Vehicle that can detect radioactive threats among new technology arising from US-Singapore collaboration

From left: Deputy Chief of Mission from the US Embassy in Singapore, Ms Stephanie Syptak-Ramnath, US Department of Homeland Security Under Secretary (Acting) for Science and Technology William Bryan, Home Affairs and Law Minister K. Shanmugam, and Se
From left: Deputy Chief of Mission from the US Embassy in Singapore, Ms Stephanie Syptak-Ramnath, US Department of Homeland Security Under Secretary (Acting) for Science and Technology William Bryan, Home Affairs and Law Minister K. Shanmugam, and Second Minister for Home Affairs Desmond Lee at the opening of the Home Team science and technology exhibition and conference for homeland security. ST PHOTO: SEOW BEI YI

SINGAPORE - Radioactive threats can be displayed on a "real time street view" as this truck moves around the island.

It is the prototype of a radiological multisensor analysis platform system - that Singapore worked with the United States Department of Homeland Security (DHS) to develop last year.

This is one of many successful collaborations between the Home Team and US DHS, said Home Affairs and Law Minister K. Shanmugam on Monday (July 10).

He was speaking at the opening of the Home Team science and technology exhibition and conference for homeland security at the Home Team Academy.

This also marks 10 years of cooperation with the US DHS, which has shared its expertise, collaborated in trials, and co-developed capabilities with Singapore.

These technologies are used to protect borders, infrastructure, helping to detect chemical, biological, radiological, nuclear, and explosive (CBRNE) threats, he said.

Besides the vehicle with sensors and 3D-mapping technology, the authorities also tested the radiological analysis system at land and sea checkpoints.

"The system was able to screen passenger vehicles, cargo containers, and conduct searches for threats in urban areas," said Mr Shanmugam.

He added: "It has, in our view, the potential to become an incredibly valuable tool to counter nuclear smuggling and terrorism."
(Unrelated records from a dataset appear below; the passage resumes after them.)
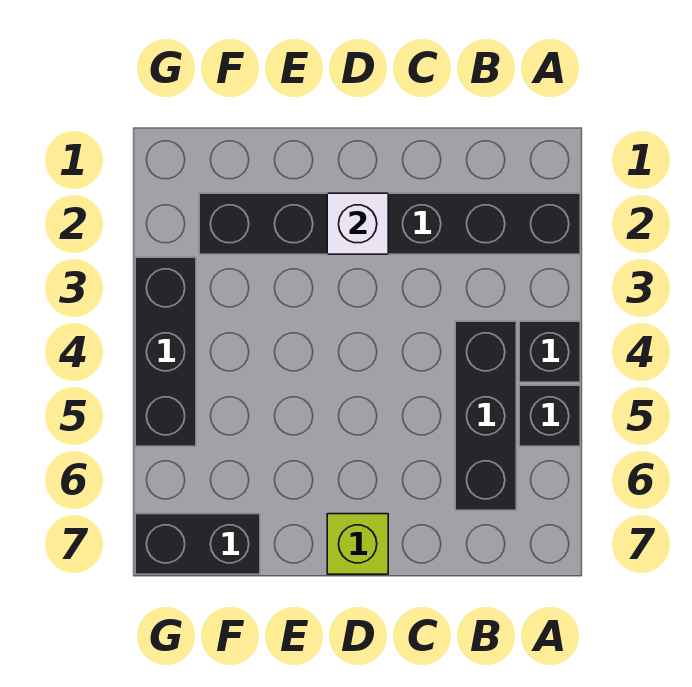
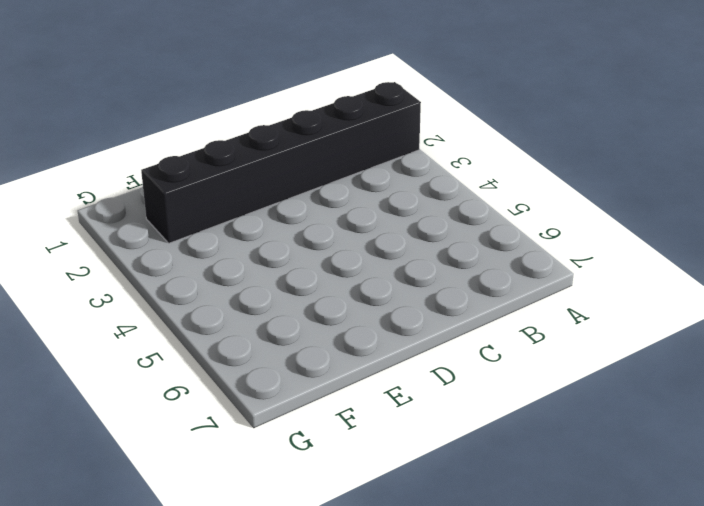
none -> black brick A4 level 1
none -> black brick A5 level 1

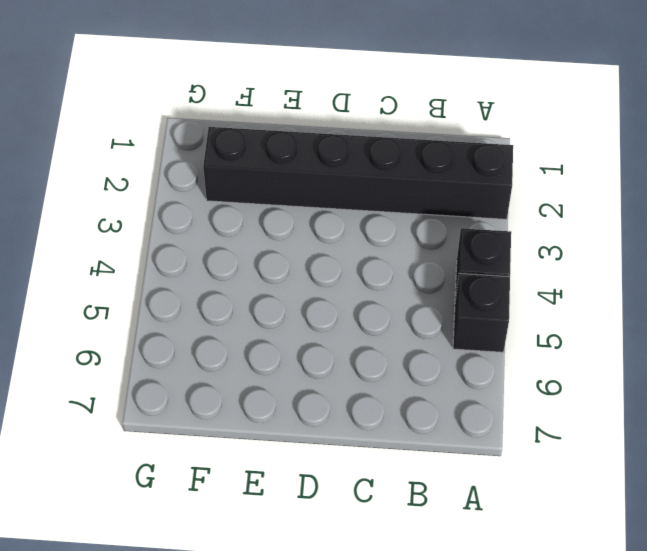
none -> black brick B4:B6 level 1
none -> lime brick D7 level 1

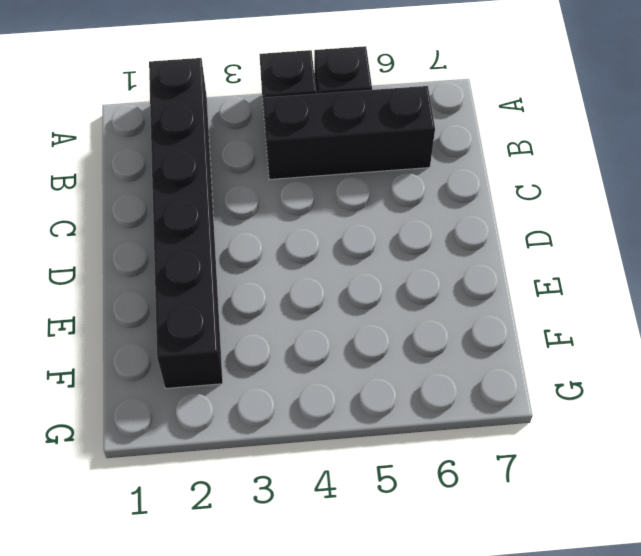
none -> lime brick D7 level 1
none -> black brick F7:G7 level 1

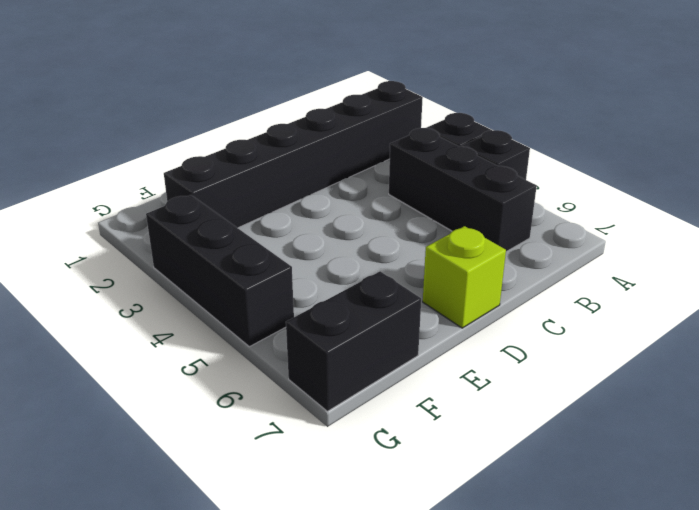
none -> white brick D2 level 2

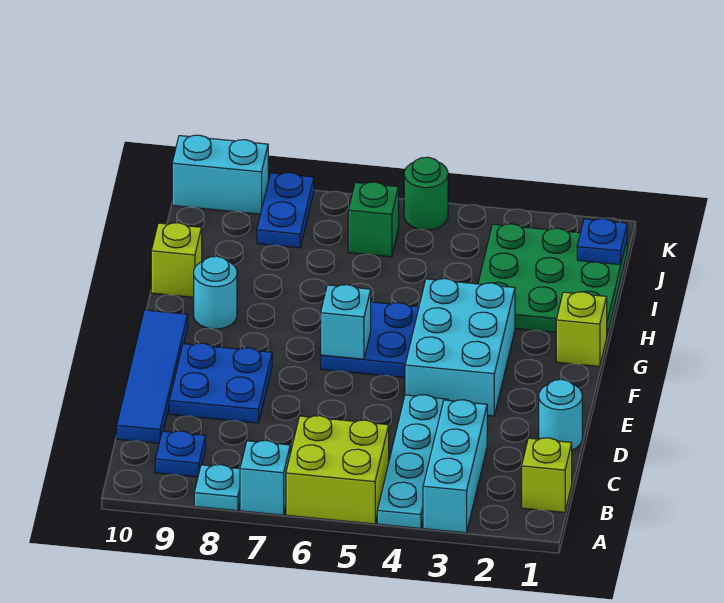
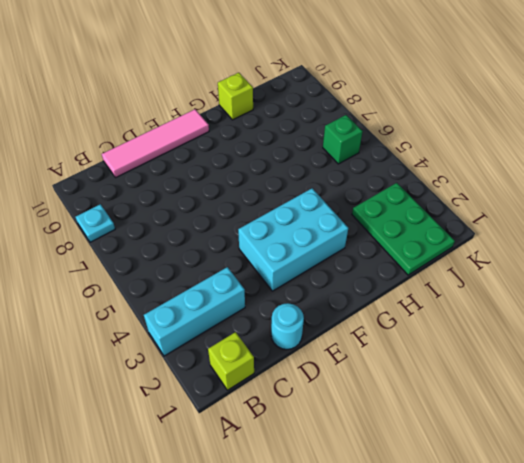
pink tile C10:F10 level 1 -> blue tile C10:F10 level 1
green plate I1:J3 level 1 -> green plate H1:J3 level 1
none -> cyan plate A4:D4 level 1
none -> lime brick A5:B6 level 1
none -> cyan brick A7 level 1

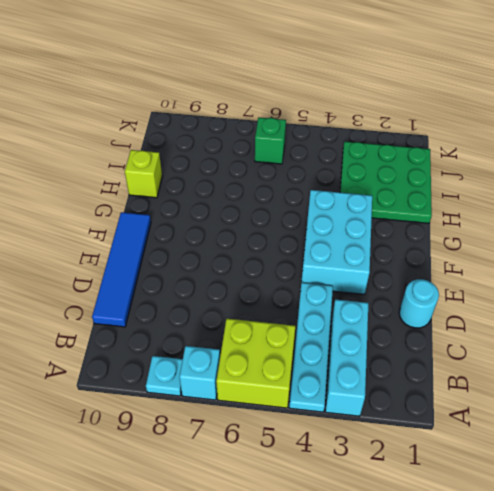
none -> lime brick B1 level 1
none -> blue plate B9 level 1
none -> blue plate D8:E9 level 1

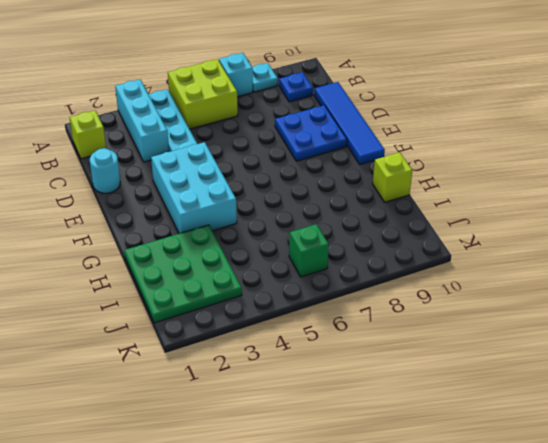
none -> blue plate F5:G6 level 1
none -> lime brick G1 level 1
none -> cyan round brick G9 level 1

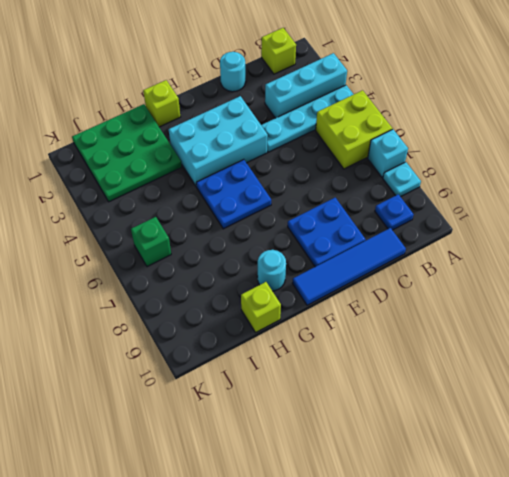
none -> blue plate J8:K8 level 1
none -> green round brick K5 level 1
none -> cyan brick K9:K10 level 1

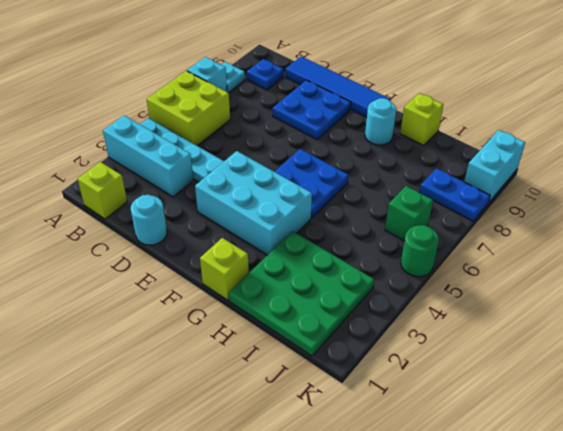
none -> cyan brick F6 level 2
none -> blue plate J1 level 2

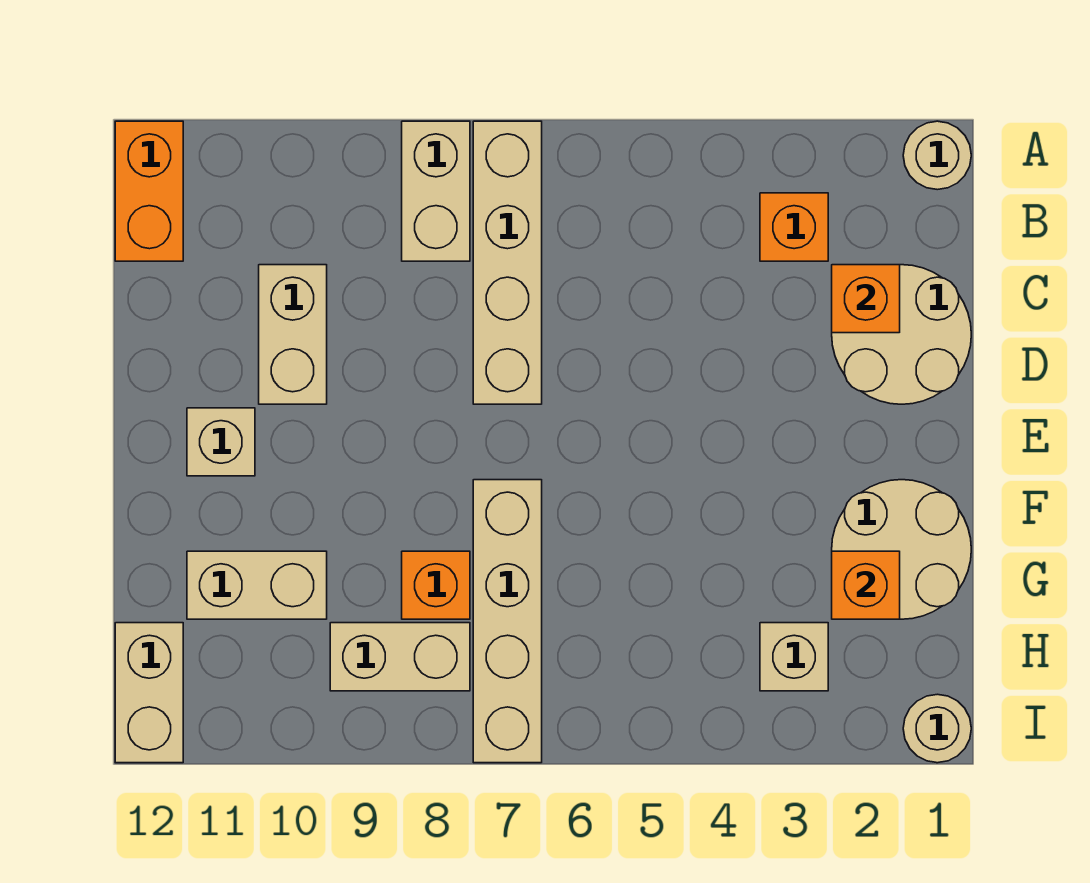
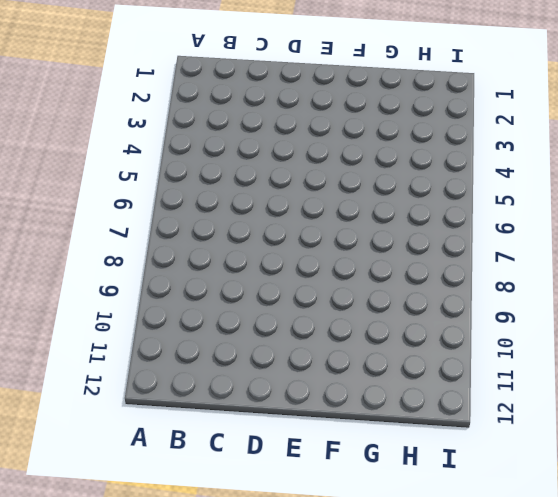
none -> tan round brick A1 level 1
none -> tan brick A7:D7 level 1
none -> tan brick A8:B8 level 1

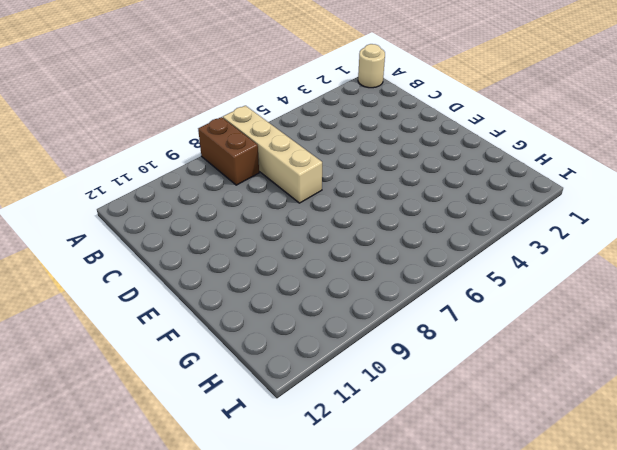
brown brick A8:B8 level 1 -> tan brick A8:B8 level 1
none -> orange brick A12:B12 level 1
none -> orange brick B3 level 1
none -> tan round brick C1:D2 level 1

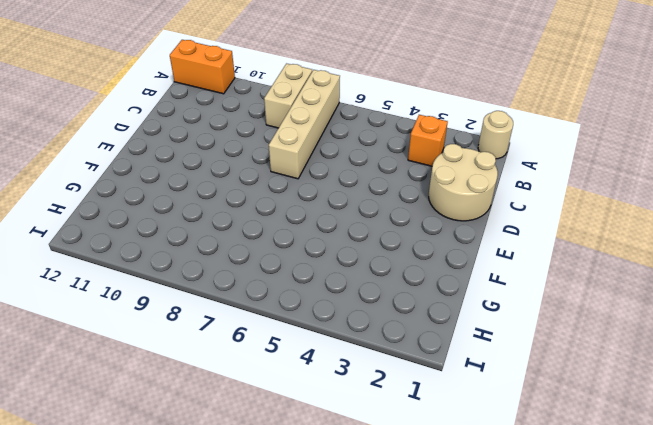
orange brick A11:A12 level 1 -> orange brick A12:B12 level 1
none -> tan brick C10:D10 level 1
none -> tan brick E11 level 1
none -> tan round brick F1:G2 level 1

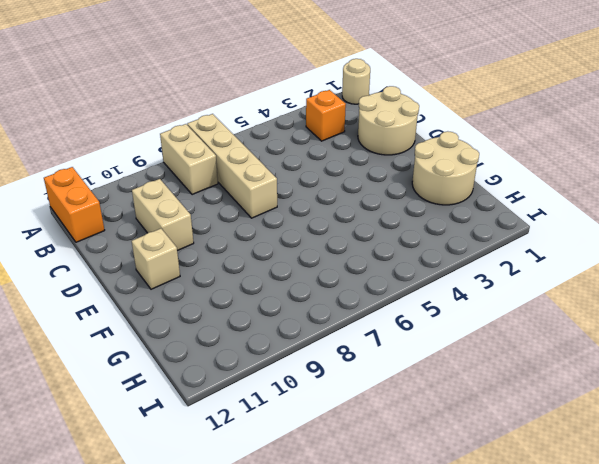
none -> tan brick F7:I7 level 1
none -> orange brick G8 level 1
none -> tan brick G10:G11 level 1

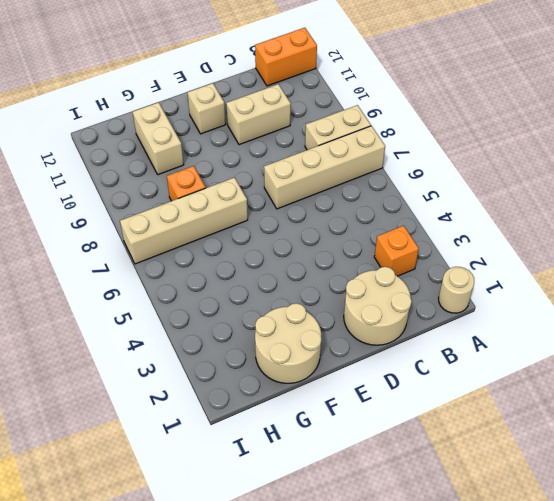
none -> tan brick H3 level 1
none -> tan brick H8:H9 level 1
none -> tan brick H12:I12 level 1

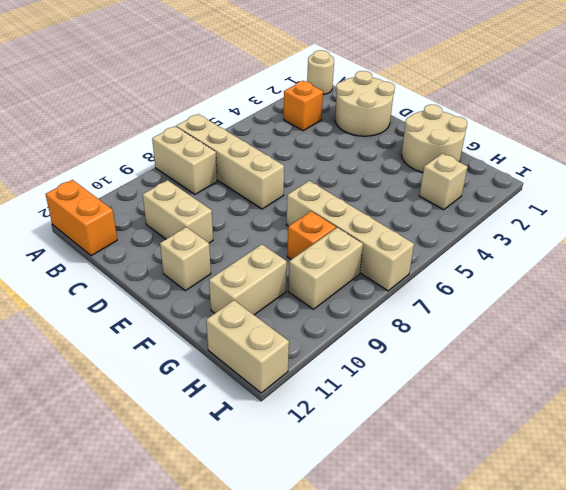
none -> tan round brick I1 level 1
none -> orange brick C2 level 2
none -> orange brick G2 level 2

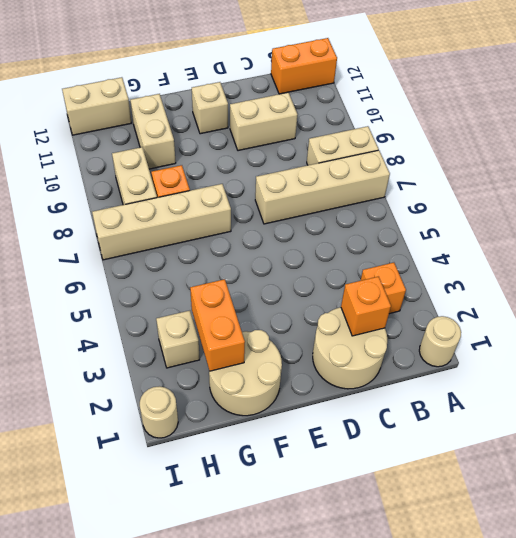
orange brick G2:G3 level 2 -> orange brick G2 level 2

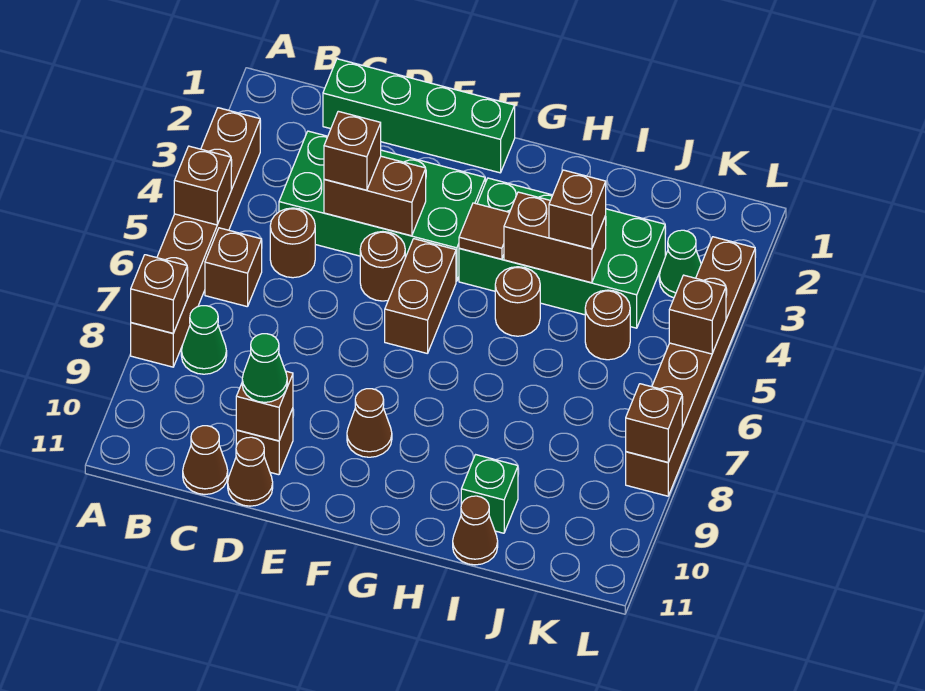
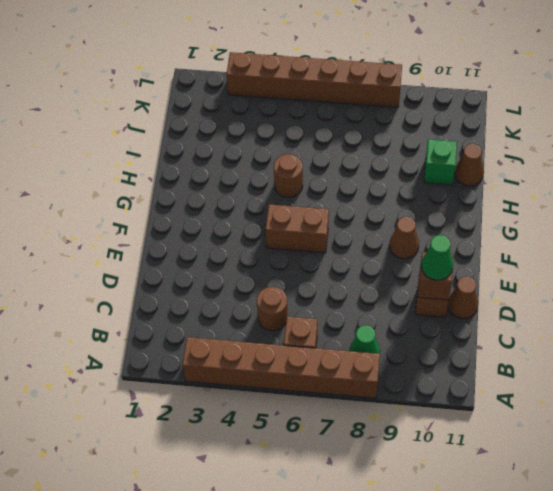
none -> green brick C1:F1 level 1
none -> green brick C3:F4 level 1
none -> brown cone C11 level 1
none -> brown round brick E5 level 1

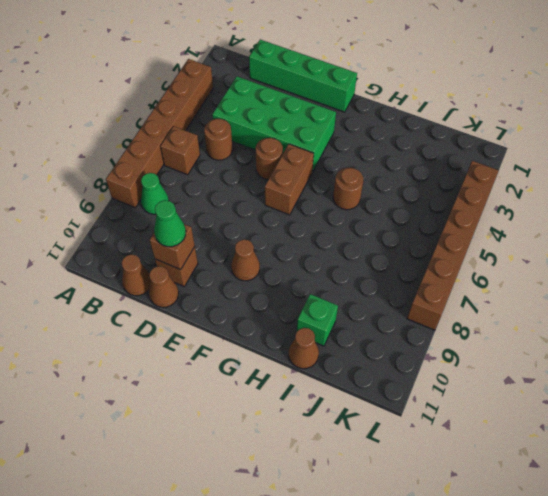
none -> green brick G3:J4 level 1
none -> brown round brick J5 level 1
none -> green cone K3 level 1
none -> brown brick A5 level 2

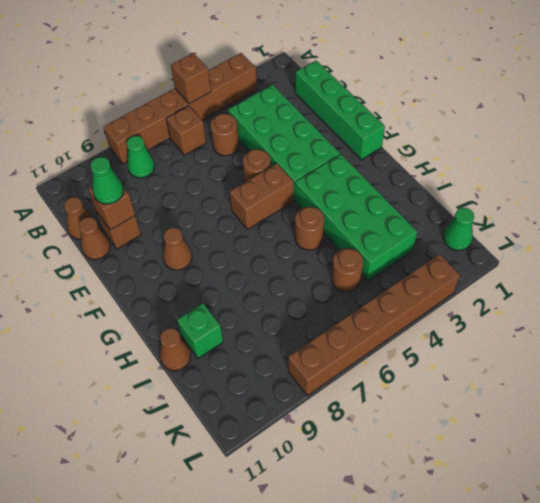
green cone K1 level 1 -> green cone K3 level 1
none -> brown brick A8 level 2
none -> brown brick D4:E4 level 2
none -> brown tile G4 level 2
none -> brown brick H4:I4 level 2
Other capabilities which have since been rolled out in Singapore include a sentinel puffer portal - now deployed at all land and sea checkpoints.

This is a walk-through system that releases puffs of air, dislodging particles on clothing and human bodies, to help detect trace amounts of explosives and narcotics.

Besides needing less manpower, it is less intrusive to travellers, and is effective in detecting even very small amounts, said Mr Shanmugam.

The Immigration and Checkpoints Authority first deployed these portals in 2012, and suspects are singled out for such checks.

Science and technology can heighten the Home Team's efficiency, said Mr Shanmugam.

One example is the Home Team Laboratory Network, a series of labs at checkpoints here.

They help to detect an "entire spectrum of CBRNE threats", and conduct quick investigations through forensic methods, he added.

Besides enabling Singapore to respond decisively in the event of a terrorist attack, the network can also analyse a range of narcotics, including New Psychoactive Substances, strengthening the country's fight against drugs.

Another example is the Automated Biometric and Behavioural Screening Suite (ABBSS), a customised video analytics system.

The system can conduct real-time facial recognition and search recorded footage on factors such as colour, number plate, shape, and speed of a moving object.

Used at the Woodlands Checkpoint, it has helped to "identify many blacklisted travellers", said Mr Shanmugam.

The laboratory network and ABBSS are among winning projects at the Home Team Science and Technology Excellence Awards, introduced this year.